To find the locus of the point whose chord of contact with respect to the circle \( x^2 + y^2 = a^2 \) makes an angle \( 2\alpha \) at the center of the circle, we can follow these steps:
### Step 1: Understand the Circle and Chord of Contact
The given circle has the equation \( x^2 + y^2 = a^2 \), where the center is at the origin \( (0, 0) \) and the radius is \( r = a \). A point \( P(h, k) \) outside the circle can have two tangents drawn to the circle, which will touch the circle at points \( A \) and \( B \). The line segment \( AB \) is the chord of contact.
**Hint:** Visualize the circle and the point outside it. Draw the tangents from the point to the circle.
### Step 2: Equation of the Chord of Contact
The equation of the chord of contact from the point \( P(h, k) \) to the circle is given by:
\[
hx + ky = a^2
\]
**Hint:** Remember that the chord of contact relates the coordinates of the external point to the circle's radius.

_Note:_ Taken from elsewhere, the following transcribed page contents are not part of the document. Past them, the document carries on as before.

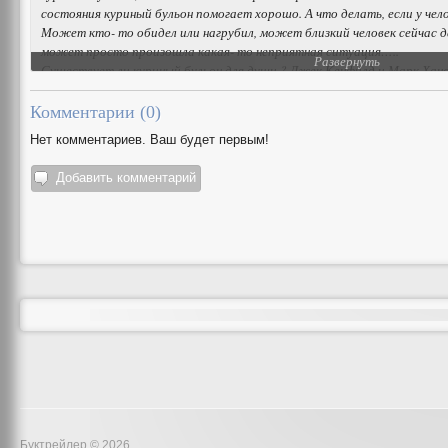
состояния куриный бульон помогает хорошо. А что делать, если у чел
Может кто- то обидел или нагрубил, может близкий человек сейчас дал
может просто произошла какая- то неприятная ситуация…..
Развернуть
Существует ли куриный бульон для души ? Джек Кенфилд и Марк Хансе
Читатели Хабаровска могут приобрести книги во всех магазинах М
Комментарии (
0
)
Нет комментариев. Ваш будет первым!
Добавить комментарий
Буктрейлер © 2026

### Step 3: Perpendicular Distance from Center to Chord
The perpendicular distance \( OM \) from the center \( O(0, 0) \) to the chord \( AB \) can be calculated using the formula for the distance from a point to a line. The formula is:
\[
d = \frac{|Ax_1 + By_1 + C|}{\sqrt{A^2 + B^2}}
\]
For our chord \( hx + ky - a^2 = 0 \), we have \( A = h \), \( B = k \), and \( C = -a^2 \). Thus, the distance \( OM \) is:
\[
OM = \frac{|h(0) + k(0) - a^2|}{\sqrt{h^2 + k^2}} = \frac{a^2}{\sqrt{h^2 + k^2}}
\]
**Hint:** This distance is crucial as it relates to the angles formed at the center.

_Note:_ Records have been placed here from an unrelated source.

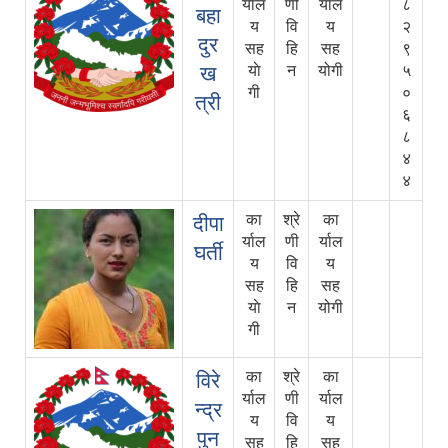
र्याल
णी
र्याल
८
बहा
य
वि
य
२
दुर
सह
हि
सह
९
ख
याे
न
योगी
५
गी
०
त्री
६
८
४
४
का
श्रे
का
दीपा
र्याल
णी
र्याल
घर्ती
य
वि
य
सह
हि
सह
याे
न
योगी
गी
का
श्रे
का
विरे
र्याल
णी
र्याल
न्द्र
य
वि
य
पुन
सह
हि
सह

### Step 4: Relate the Angle to the Triangle
In triangle \( OAM \), where \( O \) is the center, \( A \) is a point on the circle, and \( M \) is the foot of the perpendicular from \( O \) to the chord \( AB \), we can use the cosine of angle \( \alpha \):
\[
\cos(\alpha) = \frac{OM}{OA}
\]
Since \( OA = a \) (the radius of the circle), we have:
\[
\cos(\alpha) = \frac{OM}{a}
\]
**Hint:** Use trigonometric identities to relate the angle to the sides of the triangle.
### Step 5: Substitute the Distance
Substituting \( OM \):
\[
\cos(\alpha) = \frac{\frac{a^2}{\sqrt{h^2 + k^2}}}{a}
\]
This simplifies to:
\[
\cos(\alpha) = \frac{a}{\sqrt{h^2 + k^2}}
\]
### Step 6: Square Both Sides
Squaring both sides gives:
\[
\cos^2(\alpha) = \frac{a^2}{h^2 + k^2}
\]
Rearranging this, we find:
\[
h^2 + k^2 = \frac{a^2}{\cos^2(\alpha)}
\]
**Hint:** This equation represents the relationship between the coordinates \( (h, k) \) and the angle \( \alpha \).

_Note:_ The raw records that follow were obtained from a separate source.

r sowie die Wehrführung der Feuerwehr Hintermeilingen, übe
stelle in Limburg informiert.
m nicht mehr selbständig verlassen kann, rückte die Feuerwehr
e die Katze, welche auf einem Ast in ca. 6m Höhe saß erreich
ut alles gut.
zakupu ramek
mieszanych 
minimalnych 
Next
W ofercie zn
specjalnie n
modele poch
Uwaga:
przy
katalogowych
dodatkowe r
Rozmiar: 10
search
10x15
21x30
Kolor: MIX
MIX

### Step 7: Final Locus Equation
Letting \( h = x \) and \( k = y \), we rewrite the equation as:
\[
x^2 + y^2 = a^2 \sec^2(\alpha)
\]
**Hint:** Recognize that \( \sec^2(\alpha) = \frac{1}{\cos^2(\alpha)} \).
### Conclusion
Thus, the locus of the point \( P(h, k) \) is given by:
\[
x^2 + y^2 = a^2 \sec^2(\alpha)
\]
This is the required locus of the point whose chord of contact with respect to the circle makes an angle \( 2\alpha \) at the center.